L'ONG "Peuples solidaires" lance une campagne de trois ans pour inviter les consommateurs à demander le respect effectif des droits fondamentaux dans les usines de jouets.
Un « nounours » géant, arborant une étiquette « made in China », a arpenté hier les rues de Paris pour attirer l'attention sur les conditions de travail de ses « jeunes mamans ». « Elles ont travaillé durant quinze heures, jour et nuit, pour me fabriquer », a expliqué la nouvelle mascotte de l'ONG Peuples solidaires. Un cargo l'a ensuite amené en France, où un bambin l'a adopté. « Un jour, il a vu mon étiquette et m'a posé des questions sur mes origines et mes mamans de la région chinoise du Guangdong. À son tour, sa mère m'a interrogé. Mécontente, elle est allée demander des explications au magasin... »
D'après un sondage réalisé fin septembre par le CerPhi (1) auprès de 803 personnes, six Français sur dix sont prêts à « s'engager personnellement pour demander des conditions de travail décentes dans l'industrie du jouet » car ils considèrent (à 83 %) qu'il existe « de réels problèmes ». « Nous les invitons à déposer une lettre (téléchargeable sur www.peuples-solidaires.org) dans les magasins de jouets, ainsi qu'à questionner les vendeurs, lesquels interrogeront alors leurs supérieurs, explique Marie-Anne Priout, en charge des campagnes de l'ONG. Notre propos n'est pas d'inciter au boycott du "made in China", mais d'être constructif en créant un lien entre le consommateur et le donneur d'ordre, pour améliorer les conditions de travail en Chine, où sont produits 80 % des jouets vendus dans le monde. »
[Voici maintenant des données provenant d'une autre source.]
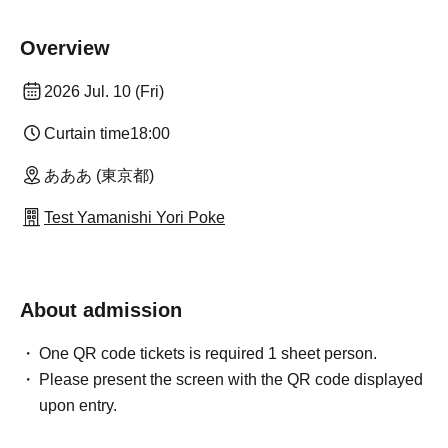
Overview
2026 Jul. 10 (Fri)
Curtain time
18:00
あああ (東京都)
Test Yamanishi Yori Poke
About admission
One QR code tickets is required 1 sheet person.
Please present the screen with the QR code displayed
upon entry.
Or, selon l'enquête de l'association d'universitaires chinois Sacom, ces conditions se sont encore détériorées avec la crise. Dans le rapport, Li Zhuo Ming, vice-président de l'association du jouet du Guangdong, qui concentre 70 % des industries du jouet en Chine, regrette que, « particulièrement en temps de crise, les acheteurs internationaux cherchent à tirer au maximum les prix vers le bas ». Conséquence : des milliers d'usines ont dû fermer, alors que des fabricants ont accepté un bénéfice quasi nul pour « maintenir de bonnes relations avec leurs clients ».
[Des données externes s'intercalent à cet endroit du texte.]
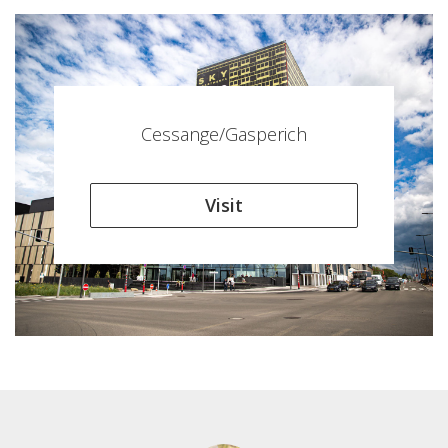
Cessange/Gasperich
Visit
Au bout de la chaîne de production, les ouvriers trinquent. Ceux que Sacom a rencontrés aux abords des usines Tianyu Toys et Wai Shing n'ont pas de contrat de travail, effectuent trois à six heures supplémentaires par jour peu ou pas rémunérées. Ils n'utilisent d'équipements de protection qu'en cas d'audit extérieur. Formés pour répondre aux auditeurs, ils sont punis s'ils répondent mal. Ces deux usines étaient pourtant candidates à l'attribution du « Care Process », certificat décerné par le Conseil international de l'industrie du jouet (Icti) pour conformité à son code de bonne conduite.
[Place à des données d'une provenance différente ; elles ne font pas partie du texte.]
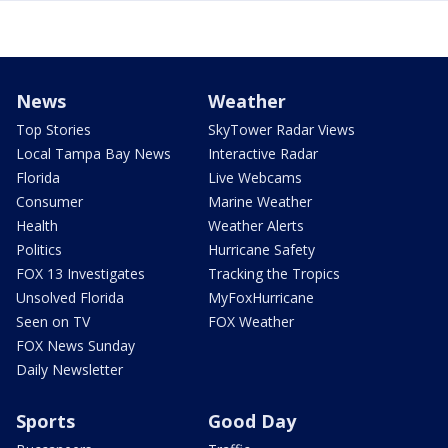
News
Weather
Top Stories
SkyTower Radar Views
Local Tampa Bay News
Interactive Radar
Florida
Live Webcams
Consumer
Marine Weather
Health
Weather Alerts
Politics
Hurricane Safety
FOX 13 Investigates
Tracking the Tropics
Unsolved Florida
MyFoxHurricane
Seen on TV
FOX Weather
FOX News Sunday
Daily Newsletter
Sports
Good Day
Peuples solidaires demande aussi aux grandes enseignes (Mattel, Disney, Toy R' Us, Hasbro, Lego...) de ne pas revenir « en arrière ». « Mattel, qui avait été la première à pratiquer des audits indépendants et inopinés dans ses usines, a cessé de le faire l'an dernier pour s'en remettre au seul "code de bonne conduite" de l'Icti », déplore Fanny Gallois, en charge de ces questions. Un ouvrier chinois de 17 ans, qui travaillait chez Disney depuis deux ans, est par ailleurs mort écrasé par une machine en avril dernier.